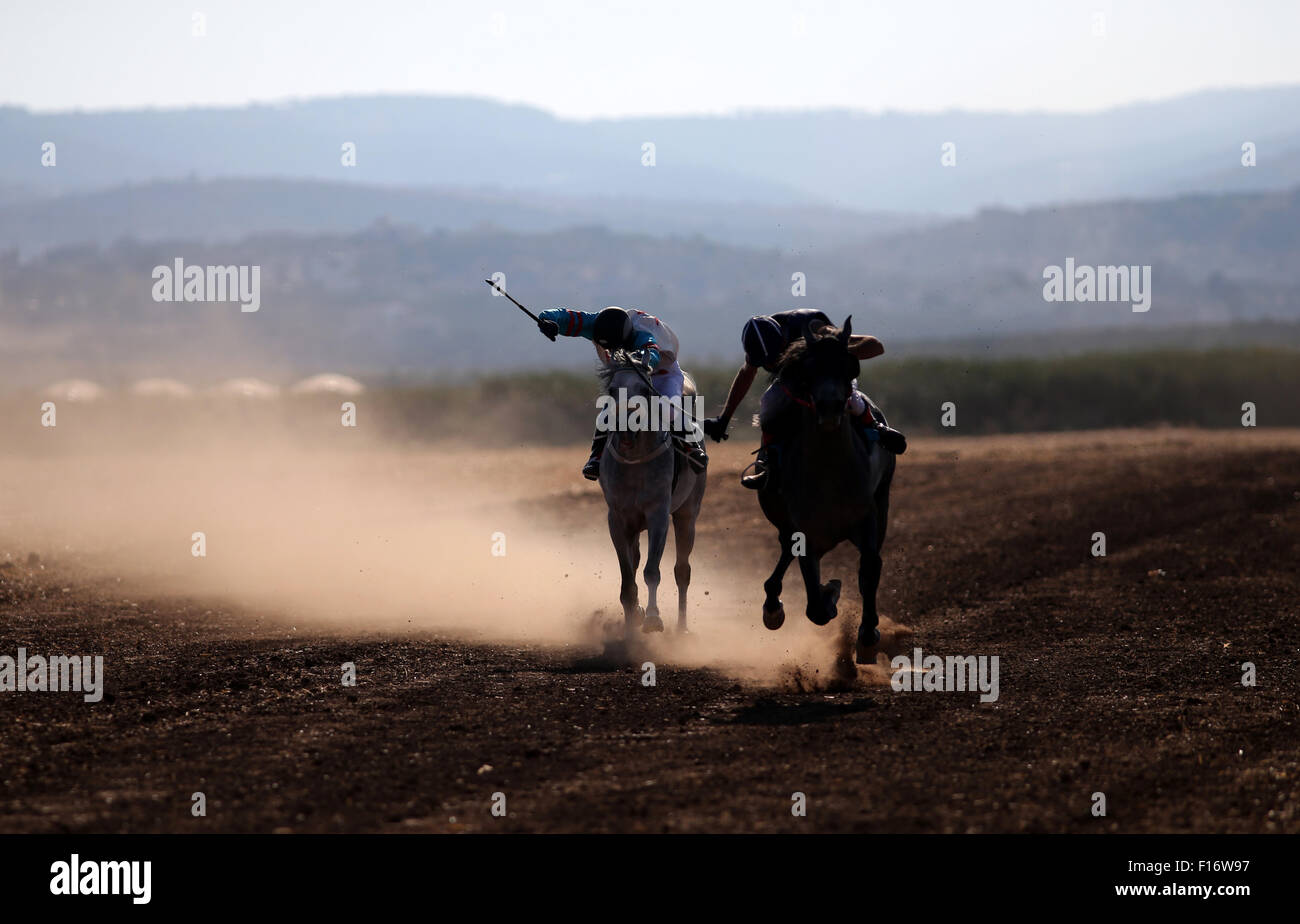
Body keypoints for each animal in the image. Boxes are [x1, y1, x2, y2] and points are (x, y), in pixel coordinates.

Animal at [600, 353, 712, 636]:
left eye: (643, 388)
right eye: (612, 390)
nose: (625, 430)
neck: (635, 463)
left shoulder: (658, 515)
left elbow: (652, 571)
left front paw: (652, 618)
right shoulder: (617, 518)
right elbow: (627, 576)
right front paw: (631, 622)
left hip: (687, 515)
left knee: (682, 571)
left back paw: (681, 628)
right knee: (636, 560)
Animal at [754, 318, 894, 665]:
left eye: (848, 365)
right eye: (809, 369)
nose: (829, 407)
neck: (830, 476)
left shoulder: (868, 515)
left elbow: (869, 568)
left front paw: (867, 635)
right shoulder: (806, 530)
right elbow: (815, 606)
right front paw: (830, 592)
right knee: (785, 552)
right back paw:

PROBLEM DESCRIPTION: Would you output the lines from the one that contains "nose: (625, 430)" to the end of the data, both ends included, exactly as they appear?

SOLUTION TO THIS TASK:
nose: (625, 430)
neck: (635, 463)
left shoulder: (658, 515)
left elbow: (652, 571)
left front paw: (652, 618)
right shoulder: (617, 518)
right elbow: (627, 576)
right front paw: (631, 622)
left hip: (687, 515)
left knee: (682, 571)
left back paw: (681, 628)
right knee: (636, 560)
Animal at [754, 318, 894, 665]:
left eye: (848, 365)
right eye: (809, 369)
nose: (829, 407)
neck: (830, 476)
left shoulder: (868, 515)
left elbow: (869, 568)
left front paw: (867, 635)
right shoulder: (806, 530)
right elbow: (815, 606)
right front paw: (830, 592)
right knee: (785, 552)
right back paw:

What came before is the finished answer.